Domingo, 17 de Dezembro de 2017
ISSN 1519-7670 - Ano 19 - nº970

CADERNO DA CIDADANIA > LEI DAS BIOGRAFIAS

Estratégia para destravar o trâmite

Por Julio Maria em 04/11/2014 na edição 823
Reproduzido do Estado de S.Paulo, 30/10/2014; título original “Estratégia pode fazer lei das biografias seguir sem emenda de Caiado”, intertítulo do OI

Um entrave formal impediu que a lei das biografias desse um novo passo em reunião realizada nesta quarta-feira, 29, em Brasília. O encontro semanal da Comissão de Constituição e Justiça (CCJ) do Senado tinha o assunto na pauta e deveria discuti-lo pela manhã, mas um esquecimento fez com que ele fosse adiado para a próxima quarta.

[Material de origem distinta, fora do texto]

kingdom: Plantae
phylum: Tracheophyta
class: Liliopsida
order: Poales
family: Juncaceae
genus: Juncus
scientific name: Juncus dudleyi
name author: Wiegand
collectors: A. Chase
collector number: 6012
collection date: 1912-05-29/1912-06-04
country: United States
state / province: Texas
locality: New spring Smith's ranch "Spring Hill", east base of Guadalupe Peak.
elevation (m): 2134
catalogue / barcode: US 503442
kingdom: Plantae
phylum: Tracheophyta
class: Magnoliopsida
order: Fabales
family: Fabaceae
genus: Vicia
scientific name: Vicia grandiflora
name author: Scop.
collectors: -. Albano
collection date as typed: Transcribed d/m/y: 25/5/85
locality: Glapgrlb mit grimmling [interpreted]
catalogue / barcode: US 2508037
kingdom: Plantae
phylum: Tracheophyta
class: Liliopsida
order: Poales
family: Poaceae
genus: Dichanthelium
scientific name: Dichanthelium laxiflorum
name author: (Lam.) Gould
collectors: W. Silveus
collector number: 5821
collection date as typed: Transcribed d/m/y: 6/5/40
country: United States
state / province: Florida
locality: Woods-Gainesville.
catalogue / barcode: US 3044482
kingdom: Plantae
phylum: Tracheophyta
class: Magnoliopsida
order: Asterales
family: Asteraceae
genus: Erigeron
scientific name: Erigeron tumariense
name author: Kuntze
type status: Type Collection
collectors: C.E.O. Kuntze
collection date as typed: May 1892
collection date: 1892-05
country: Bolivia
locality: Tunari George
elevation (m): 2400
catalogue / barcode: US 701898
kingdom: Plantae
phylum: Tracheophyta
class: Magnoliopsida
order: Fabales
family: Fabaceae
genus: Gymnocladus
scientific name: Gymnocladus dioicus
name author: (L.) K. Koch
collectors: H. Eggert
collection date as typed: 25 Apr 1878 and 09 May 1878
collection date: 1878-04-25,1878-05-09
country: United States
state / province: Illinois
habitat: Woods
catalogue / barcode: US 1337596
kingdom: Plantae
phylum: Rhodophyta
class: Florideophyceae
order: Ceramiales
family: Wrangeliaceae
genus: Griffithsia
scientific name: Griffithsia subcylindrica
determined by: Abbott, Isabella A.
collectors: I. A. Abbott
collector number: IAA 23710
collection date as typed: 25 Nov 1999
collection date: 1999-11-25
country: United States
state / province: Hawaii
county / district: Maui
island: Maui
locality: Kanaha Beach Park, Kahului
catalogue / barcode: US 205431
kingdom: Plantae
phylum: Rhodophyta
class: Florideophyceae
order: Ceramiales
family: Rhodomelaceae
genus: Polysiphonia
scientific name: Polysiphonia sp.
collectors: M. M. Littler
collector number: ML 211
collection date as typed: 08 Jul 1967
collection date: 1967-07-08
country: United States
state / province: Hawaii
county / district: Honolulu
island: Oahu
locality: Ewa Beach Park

Havia um requerimento pedindo audiência pública sobre o assunto, feito pelo relator do tema, o senador Ricardo Ferraço (PMDB-ES). No entanto, considerando que o assunto já havia sido debatido o bastante pela sociedade, Ferraço desistiu da audiência mas não pediu que o requerimento fosse retirado do relatório. Nesta quarta, os senadores da Comissão disseram que, para que o assunto prosseguisse, o tal requerimento não poderia estar presente. Ferraço pediu a retirada, mas o equívoco impediu o debate e a votação sobre o caso.

O relator não quer que o projeto seja aprovado com a emenda proposta na Câmara pelo deputado federal Ronaldo Caiado (DEM-GO). Para aprovar as mudanças na lei das biografias, liberando as publicações de aprovações prévias dos biografados ou seus herdeiros, Caiado exigiu uma emenda: a de que a Justiça trabalhasse os casos levados a ela (como acusações de calúnia, injúria e difamação cometidos pelos biógrafos) dentro de um rito sumário. “Se hoje a Justiça leva mais de 20 anos para julgar um caso desse, que é levado a todas as instâncias, com o rito sumário levaria entre dois e três anos”, disse Caiado ao Estado.

Pela proposta do político, primeiro seria realizada uma audiência de conciliação entre o juiz e as partes. Se nada fosse resolvido, o caso seria já analisado pelo STF.

Se o biógrafo e a editora forem condenados pela Justiça com relação ao trecho contestado, o mesmo trecho deverá ser retirado de futuras edições do livro.

Conquista na Justiça

Ferraço teve o mesmo entendimento de setores ligados aos editores de livros no País e de grande parte dos biógrafos: se a emenda passar a valer, a censura deixará de ser prévia (com a autorização obrigatória do biografado para que fosse lançado) para se tornar posterior (com a retirada de trechos das publicações). “É uma jabuticaba”, definiu o relator.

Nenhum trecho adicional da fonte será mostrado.